By Gordon Thomas
Monday, October 2, 2006
London. a secret intelligence report has warned there is "little which can be done to stop Iran acquiring the components for a nuclear bomb".
The shattering conclusion was made in a Joint Intelligence Committee (JIC) report to Downing Street last week. It follows the visit by Sir John Scarlett, head of MI6, to John Negroponte, the director of US national intelligence.
Both attended a meeting of senior US intelligence analysts at a National Security agency facility outside Washington.
as well as members of the 16 agencies in the US intelligence community, senior representatives of French and German security services also attended.
The two-day gathering the first of its kind concluded that to bomb Iran's nuclear facilities should be rejected because "we are lacking the essential intelligence to ensure that air strikes will be successful. We still only have an imperfect understanding of the extent and location of the Iranian nuclear facilities".
a senior intelligence source in London revealed the JIC report will require "an urgent re-evaluation in our strategy for dealing with Iran.
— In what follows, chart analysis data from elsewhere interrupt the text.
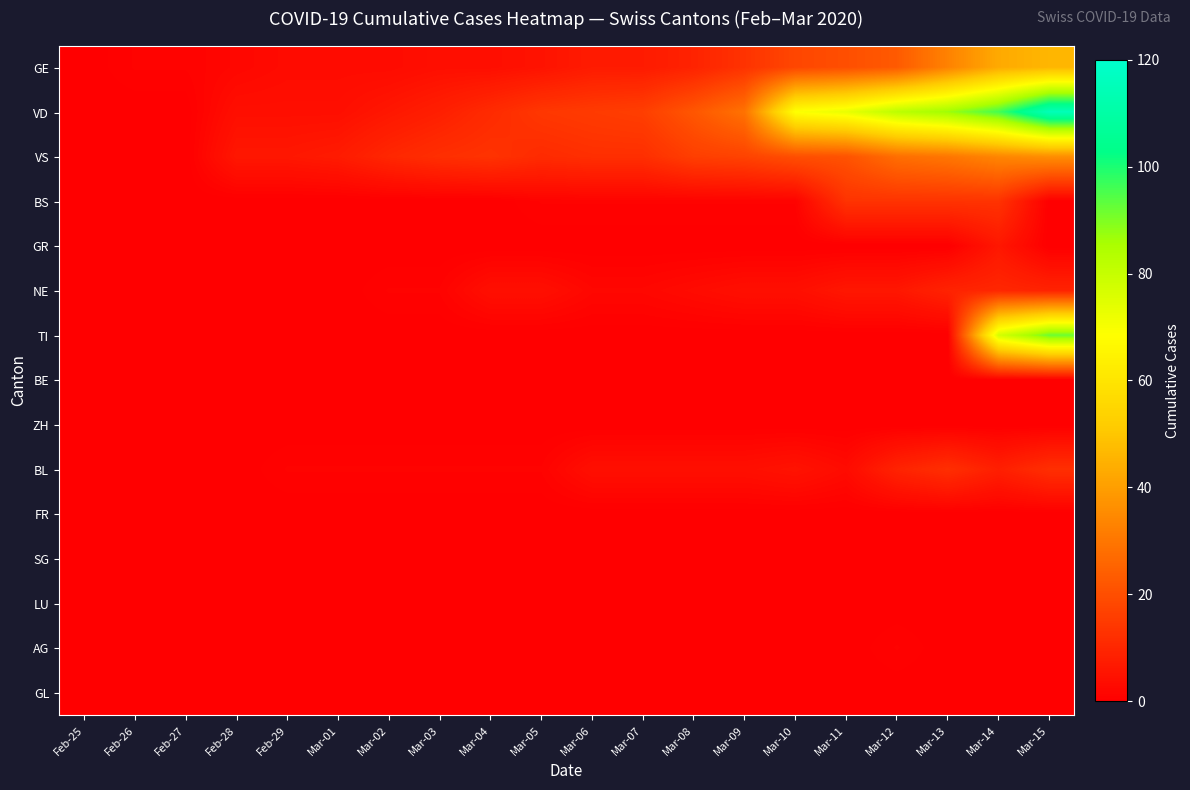

Between Mar-11 and Mar-14, which series saw the biggest shift?

TI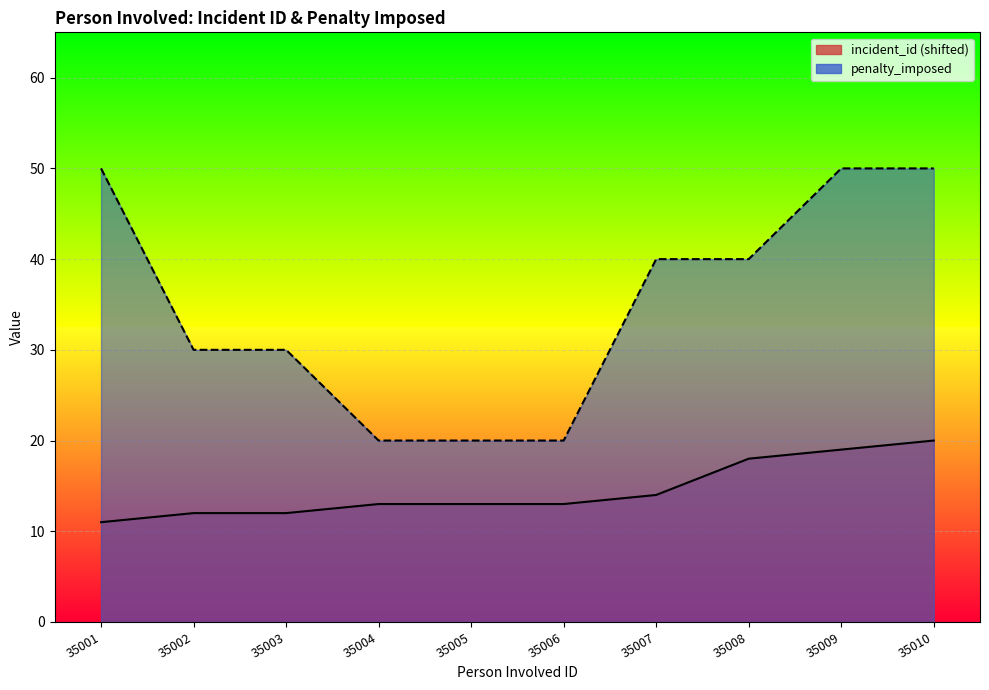

The incident_id series shows 18 at 35008. True or false?

True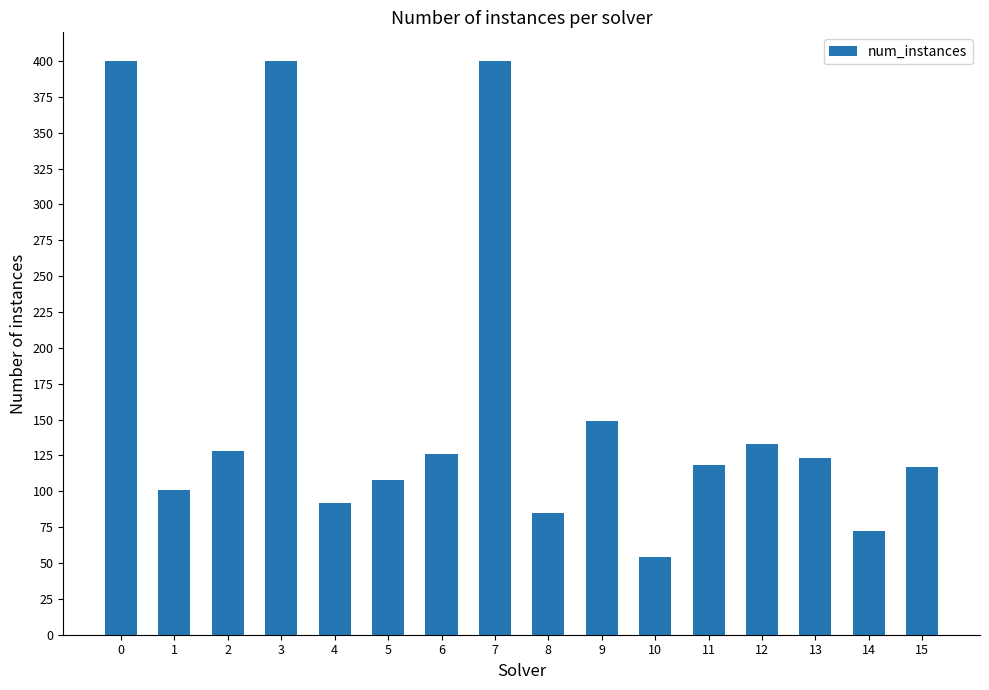

Is it true that the value at 4 is 134?

False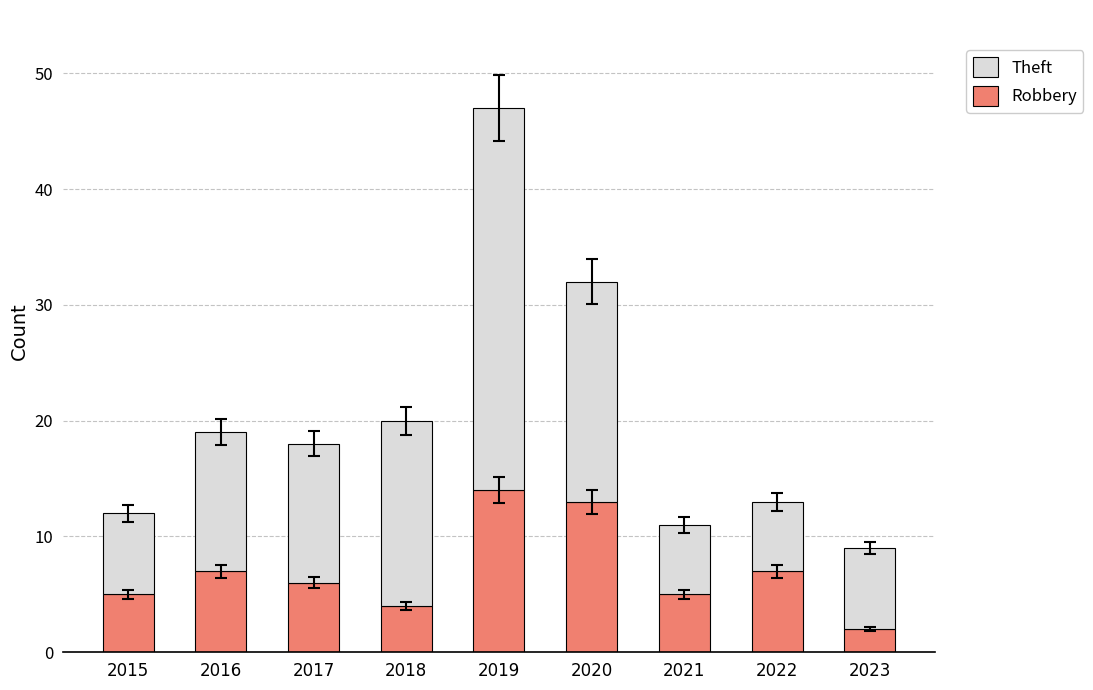

Read the Robbery value at 2016.

7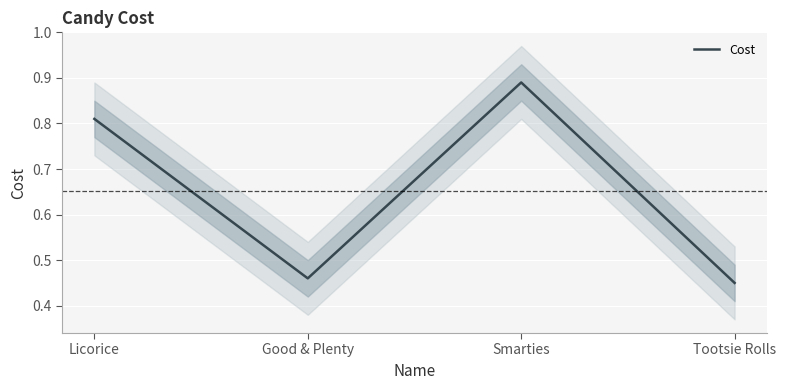

How many series are shown in this chart?

1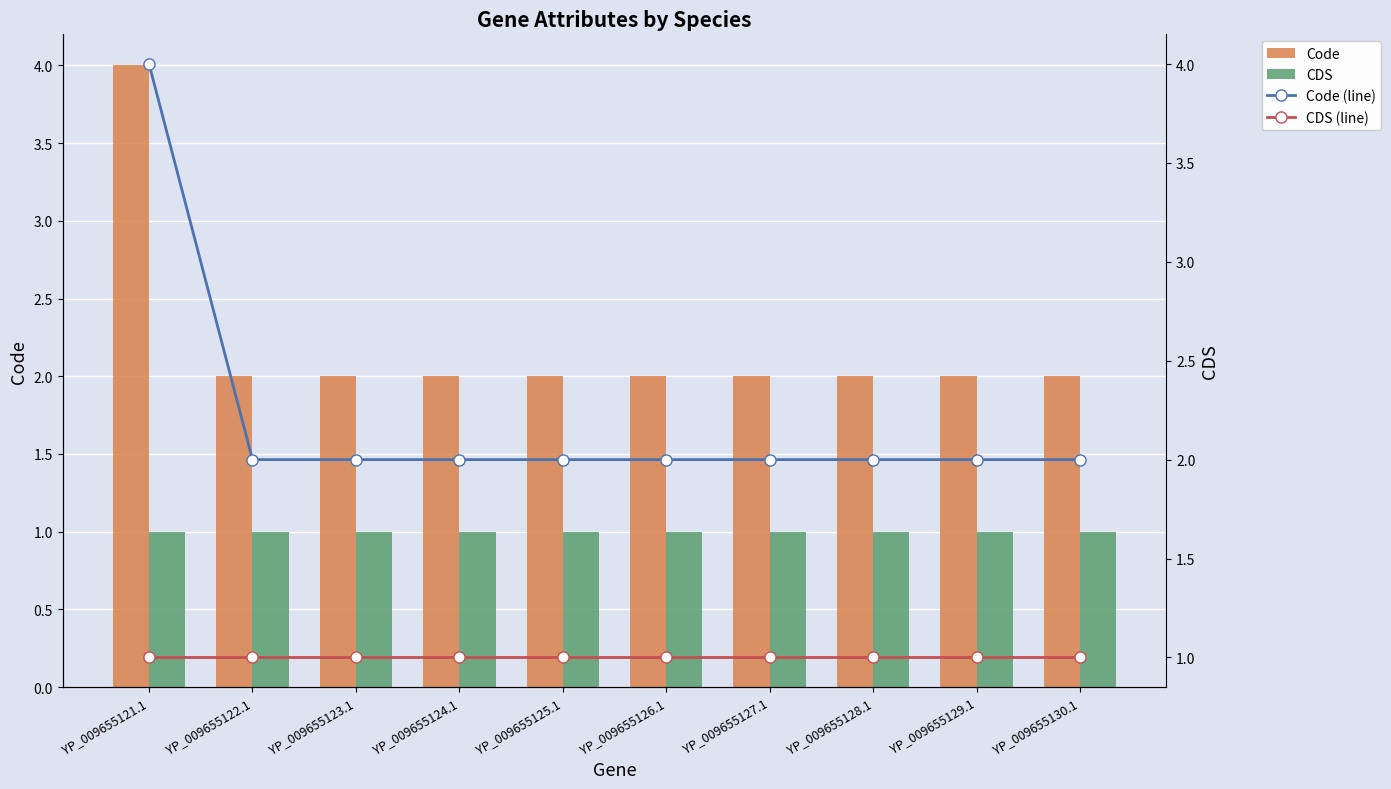

At how many categories does at least one series exceed 1?

10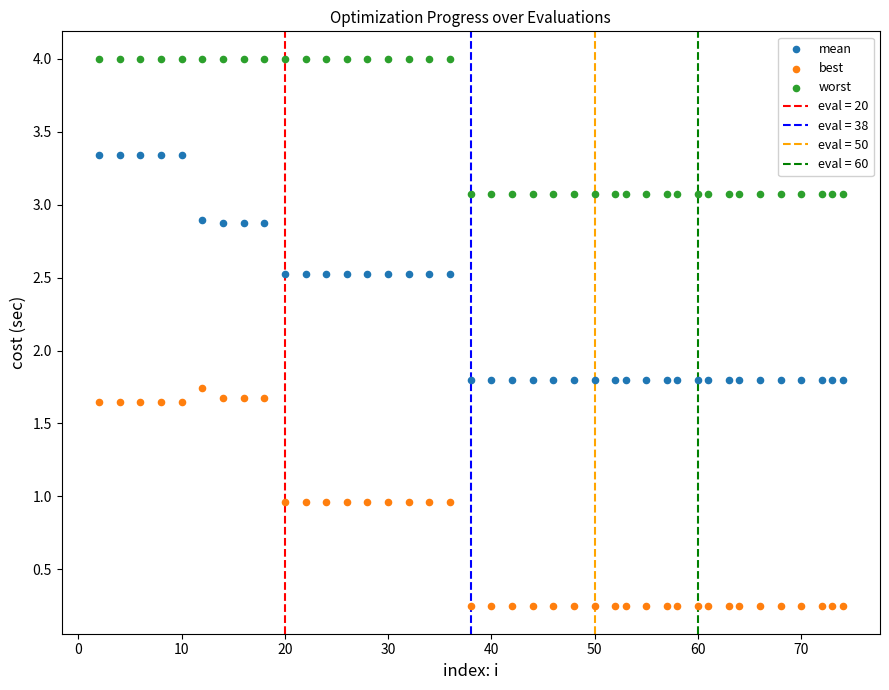

Across all data points, what is the range of Y values (max minus min)?

3.8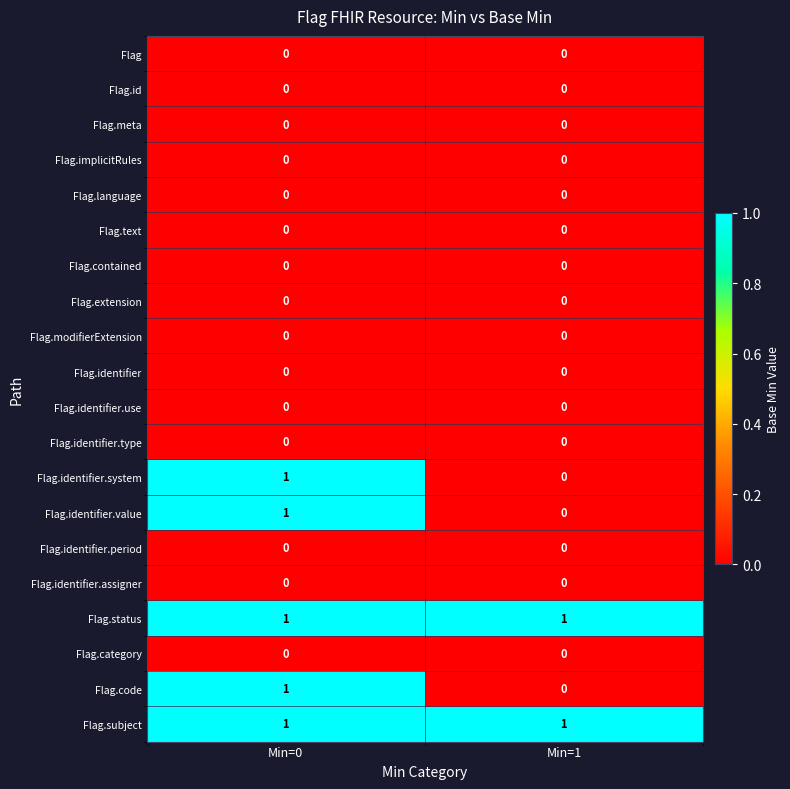

What is the total value across all series at Min=1?

2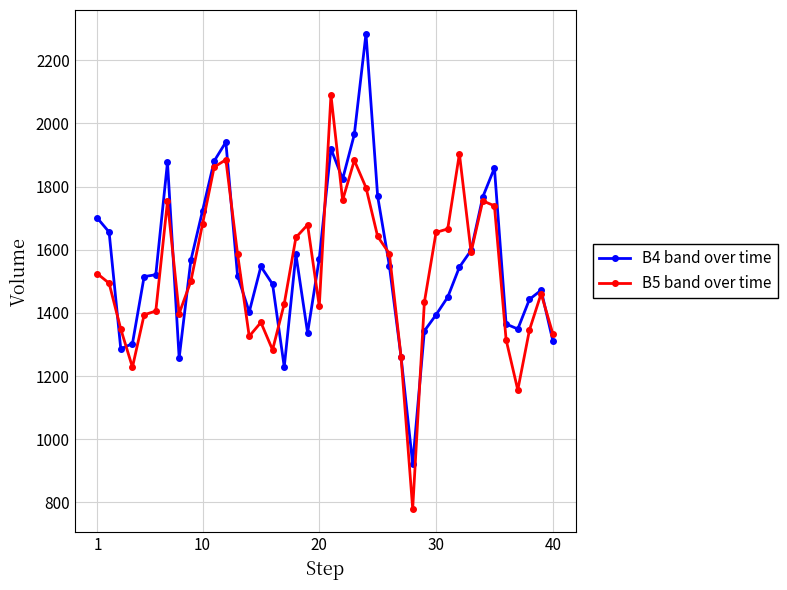

Rank the series by their maximum value, from lowest to highest.

B5 band over time, B4 band over time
It will also inevitably have a profound effect on the Pentagon's thinking".
Until now the Pentagon has urged that its new super-bunker-busting bombs capable of penetrating 18-feet of concrete would destroy Iran's nuclear plants.
But the JIC report reveals the meeting concluded: "there is no guarantee of 100% success. Such attacks would set back the Iran programme, but the evidence strongly suggests, on what intelligence is available, that it would simply start up again in even greater secrecy. and the political consequences of such an attack would be incalculable not only throughout the Middle East, but beyond".
JIC is the invisible footbridge across which MI6 and MI5 brings its concerns to their political master in this case prime minister Tony Blair, now in the dying days of his leadership.
The JIC report also cites the sombre warning by General John abizaid, commander of US forces in the Middle East, that "striking Iran will cripple oil supplies, unleash a surrogate terrorist army, lead to missile attacks on america's regional allies and destabilise an already chaotic Iraq".
One high-level source with knowledge of the JIC report said it stated: "there was almost unanimous acceptance that at best only 80% of the Iranian nuclear facilities are sketchily mapped out. any attack on them would lead to serious collateral damage to civilians".
Patrick Clawson, an Iran expert at the Washington Institute for Near East policy said: "Condoleeza Rice has staked her reputation on achieving a negotiated settlement with Iran. The blunt fact is President Bush is not going to order military action against the advice of the secretary of state, US generals and the director of national intelligence".
But the meeting also concluded there are "no negotiating carrots or sticks, such as sanctions capable of persuading Iran to stop its pursuit of a nuclear capability".
an intelligence source in London said: "While Mr Bush still does not need to accept the conclusions of his analysts, he should be very wary".
The JIC report identical to the document John Negroponte sent to the White House indicated that the prospect of further conflict in the region has "pulled back a few steps".
But the tantalising question is: what will Iran's volatile president Mahmoud ahmadinejad do? at the recent Cuban summit of non-aligned nations he continued to issue blood-curdling threats against Israel and the United States.
Were they merely intended to anger the West using only bluster? Or will he now see the conclusions of the intelligence meeting as an indication he can press on with his nuclear ambitions?
The certainty is that unless the United States can lead its partners to find a skilled containment strategy, then it is likely other countries in the region Syria, Saudi arabia and Egypt will also decide it is time they had the bomb.
How long then would the Cold War doctrine of mutually assured destruction, MaD, continue?